PROBLEMS:
1. Decide whether each statement below agrees with the excerpt about the out-of-memory exception. Answer yes or no for each, and quote the deciding words of the excerpt. (a) Summing the lengths of the Text field gives 48,915,031. (b) Each pass of the loop fetches 500,000 rows. (c) The exception is thrown once skip reaches 900,000.
2. Continue the excerpt about the out-of-memory exception from its last sentence.

PAGE TEXT:
-=-=-

This accesses an SQL Server database. The Id field maps to an SQL Server int field, And the Text field maps to Text(nvarchar(max)) field. Running select COUNT(*) from TableName results in 1,173,623 records and running select sum(len(Text)) from TableName results in 48,915,031. Since int is a 32 bit integer, the ids should take only 4.69MB of space and the strings less than 1GB. So we are not even bumping against the 2GB/object limit.
I then change the code in this way:
Dictionary<string, int> allResults;
using (var dc = new MyDataContext())
{
Dictionary<string, int> threeHundred;
dc.CommandTimeout = 0;
var tot = dc.MyTable.Count();
allResults = new Dictionary<string, int>(tot);
int skip = 0;
int takeThis = 300000;
while (skip < tot)
{
threeHundred = dc.MyTable.Skip(skip).Take(takeThis).ToDictionary(x => x.Text, x => x.Id);
skip = skip + takeThis;
allResults = allResults.Concat(threeHundred).ToDictionary(x => x.Key, x => x.Value);
threeHundred = null;
GC.Collect();
}
}
I learn that garbage collaction here does not help and that the out of memory exception is thrown on the first line in the while loop once skip = 900,000.

-=-=-

MATERIAL PROVIDED:
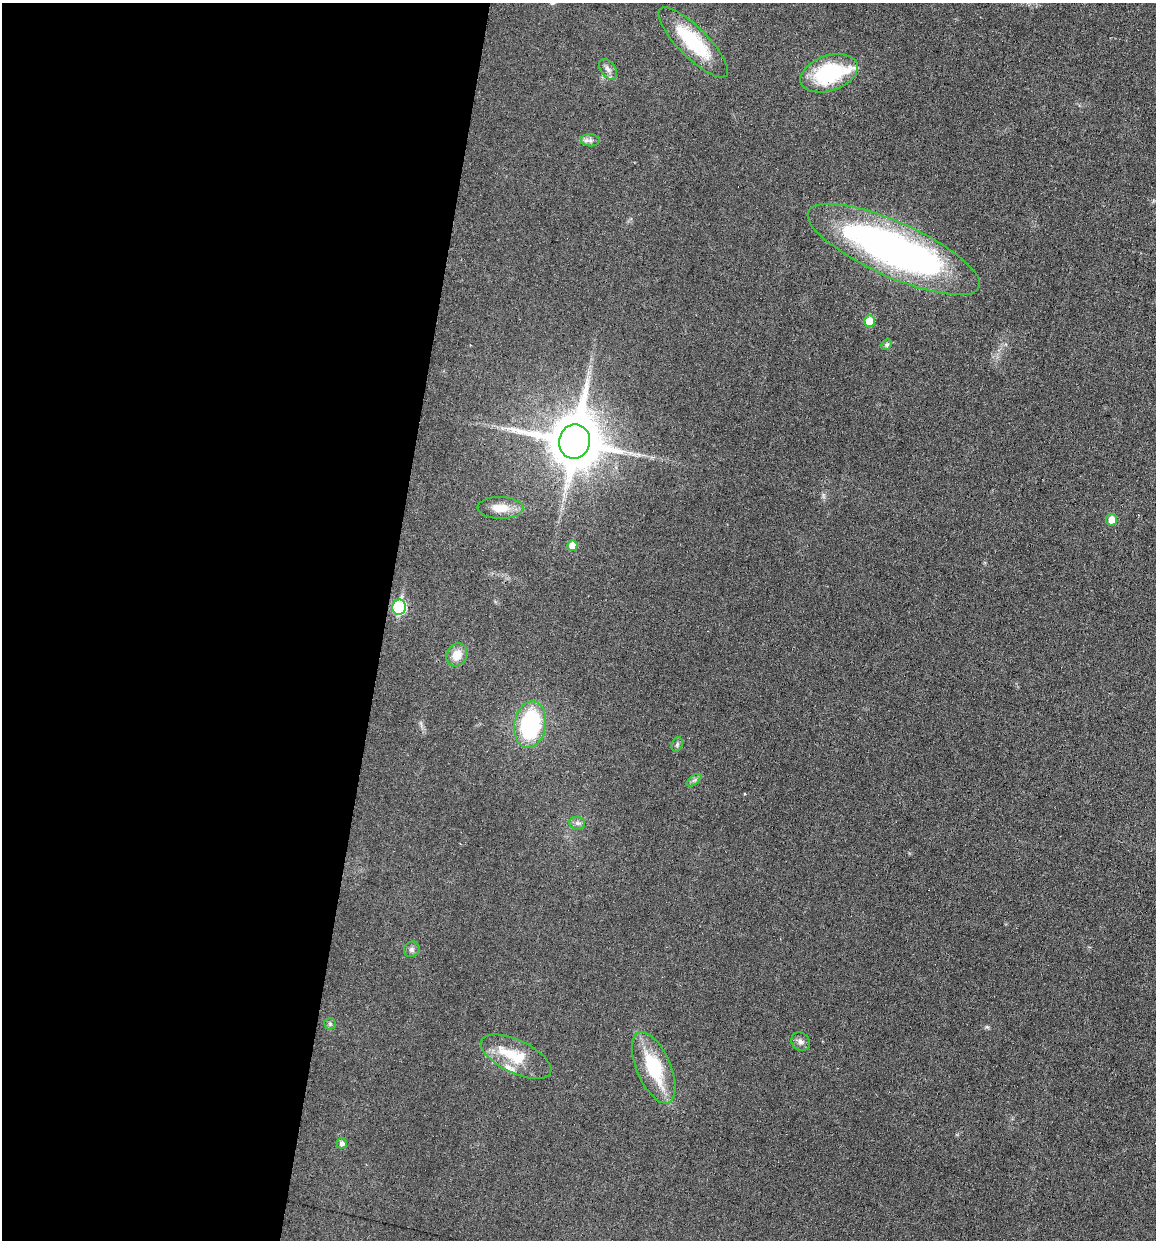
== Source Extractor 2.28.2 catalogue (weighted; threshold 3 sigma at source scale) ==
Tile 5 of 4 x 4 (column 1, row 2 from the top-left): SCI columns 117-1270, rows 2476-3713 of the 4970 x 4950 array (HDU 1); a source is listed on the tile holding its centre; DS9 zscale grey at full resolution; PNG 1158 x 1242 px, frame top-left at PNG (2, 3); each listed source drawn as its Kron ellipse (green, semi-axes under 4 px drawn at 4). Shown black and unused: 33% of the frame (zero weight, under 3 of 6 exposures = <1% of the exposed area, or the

-=-=-

ANSWERS TO THE PROBLEMS:
1.
(a) Yes: "running select sum(len(Text)) from TableName results in 48,915,031"
(b) No: "int takeThis = 300000;"
(c) Yes: "the out of memory exception is thrown on the first line in the while loop once skip = 900,000"

2.
What is wrong and how do I fix this?

Without getting into your calculations of how much it should take in memory (as there could be issues of encoding that could easily double the size of the data), I'll try to give a few pointers.
Starting with the cause of the issue - my guess is that the threeHundred dictionary is causing a lot of allocations.
When you add items to a dictionary like above, the dictionary won't be able to know how many items it should pre-allocated. Which will cause a massive re-allocation and coping of all data to newly created dictionaries.
Please set a size (using the ctor) to the threeHundred dictionary before adding any items to it.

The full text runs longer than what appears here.